Bij zijn zesde verhoor, op 22 december 2009, verklaart [slachtoffer 1] dat hij de schutter meerdere malen op de West Kruiskade in Rotterdam heeft gezien, geeft hij een signalement van de jongen en geeft hij aan dat hij deze jongen van een foto zou herkennen (proces-verbaalnr. 2009365020, documentcode 0912221319.A01, p. 100-102 zaakdossier Beverwaard). De naam van de schutter noemt [slachtoffer 1] tot dan toe steeds niet.
Tijdens zijn verhoor door de rechter-commissaris op 25 oktober 2010 heeft [slachtoffer 1] verklaard: “Het klopt dat ik de naam van [verdachte] niet kende. Ik ken hem alleen van gezicht.”
Ter terechtzitting in hoger beroep van 29 mei 2013 is de aangever vervolgens als getuige gehoord.

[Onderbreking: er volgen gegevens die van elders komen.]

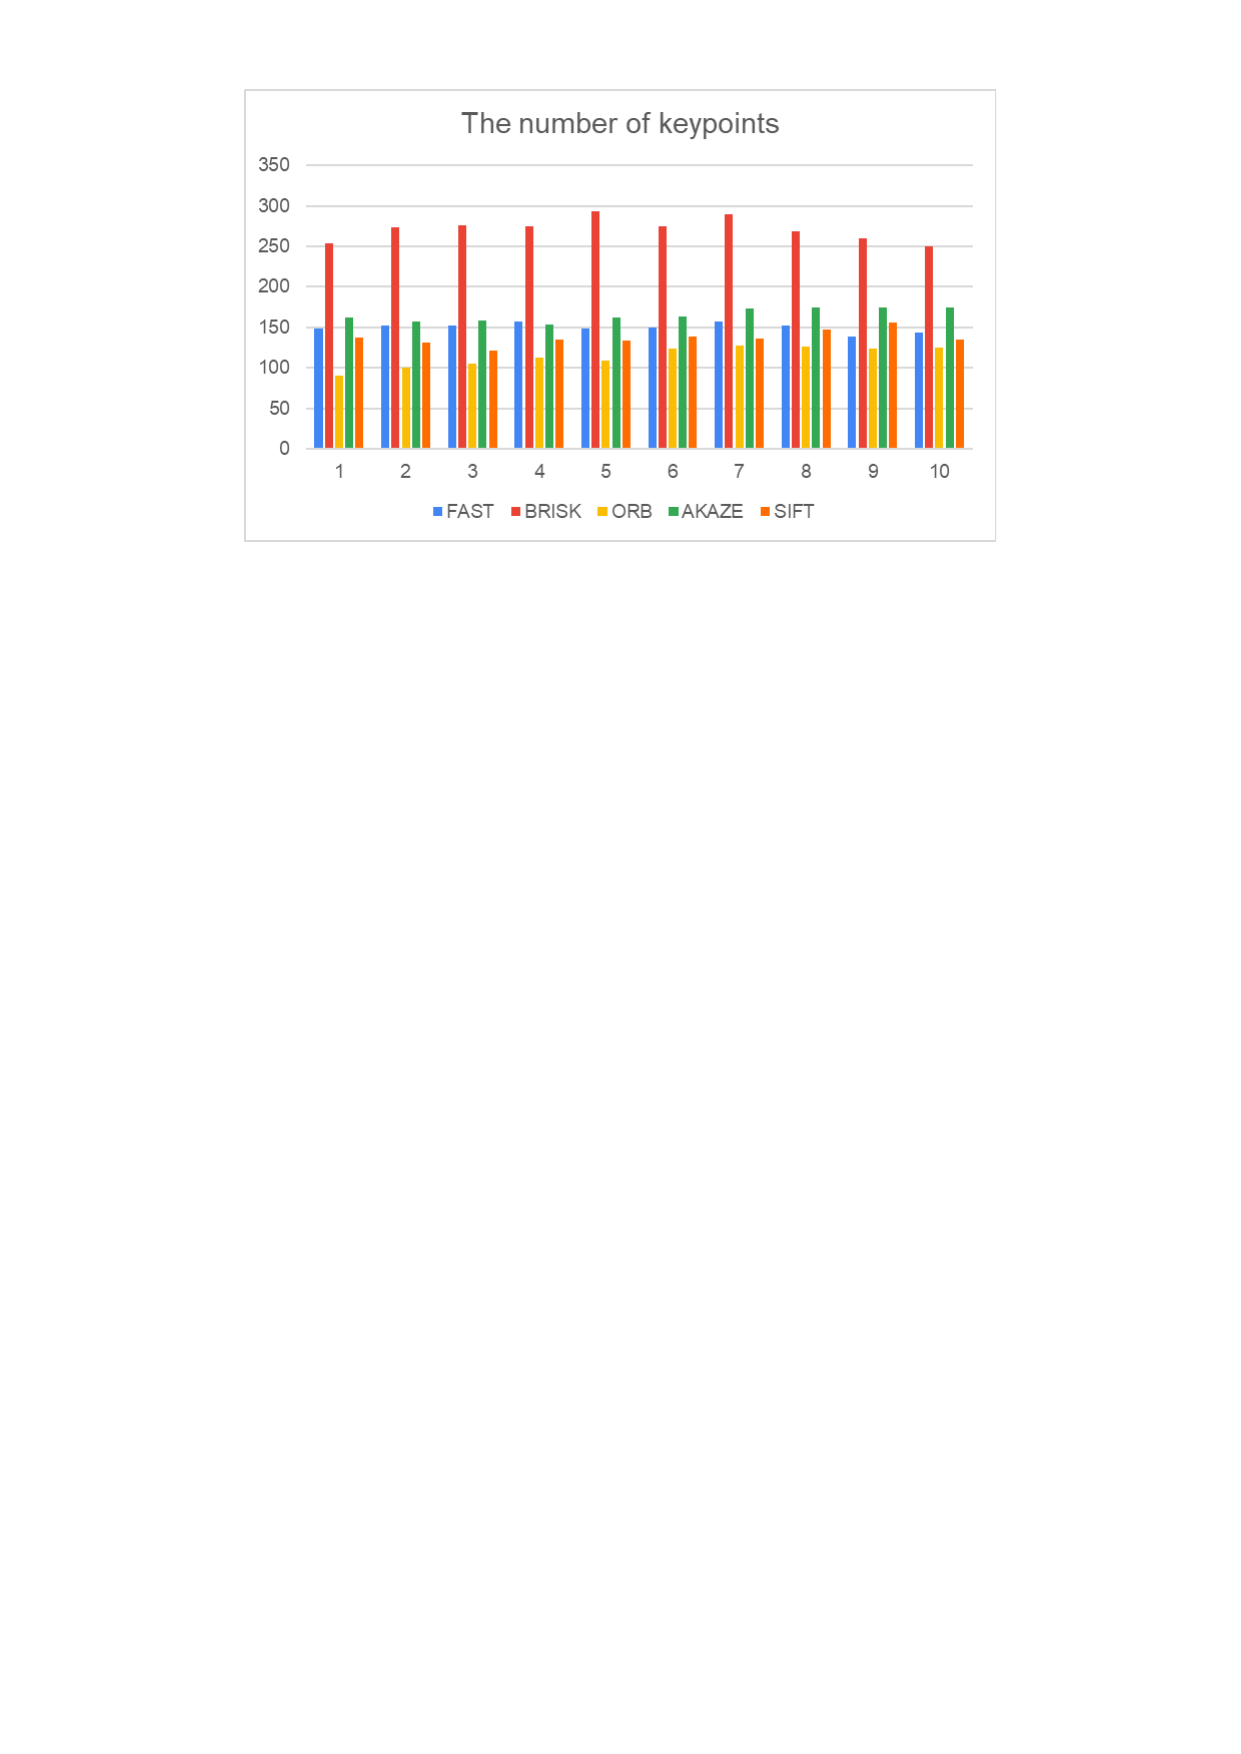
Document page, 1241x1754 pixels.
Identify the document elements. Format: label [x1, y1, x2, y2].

picture [244, 89, 997, 542]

Bij die gelegenheid heeft hij verklaard: “De verdachte (het hof begrijpt: de medeverdachte [medeverdachte 1]) zat achter het stuur, daarnaast zat [medeverdachte 2] en achterin zat [bijnaam verdachte]. [bijnaam verdachte] is de derde man die hier vandaag zit. De oudste raadsheer vraagt mij hoe ik medeverdachte [verdachte] noem. Ik noem hem [bijnaam verdachte]. Daar is geen twijfel over mogelijk.”
Op basis van deze verklaringen kan naar het oordeel van het hof de betrokkenheid van de verdachte bij het hem onder 1 ten laste gelegde niet met voldoende mate van zekerheid worden vastgesteld. Het hof acht de verklaringen van de aangever daarvoor te inconsistent, gelet op zijn wisselende verklaringen ten aanzien van zijn herkenning van de schutter ten tijde van het schietincident, ten aanzien van de vraag hoe hij de verdachte kent, en ten aanzien van de naam van de verdachte. De aangever heeft bij de politie steeds stellig verklaard dat hij geen verdere gegevens heeft van de jongen die op hem heeft geschoten, doch ter terechtzitting in hoger beroep verklaart hij opeens dat hij de verdachte [bijnaam verdachte] noemt en dat er geen twijfel over mogelijk is. Een (plausibele) verklaring waarom hij die naam pas toen heeft genoemd, is door de aangever niet gegeven en bovendien komt deze naam in relatie tot de verdachte in het dossier niet voor.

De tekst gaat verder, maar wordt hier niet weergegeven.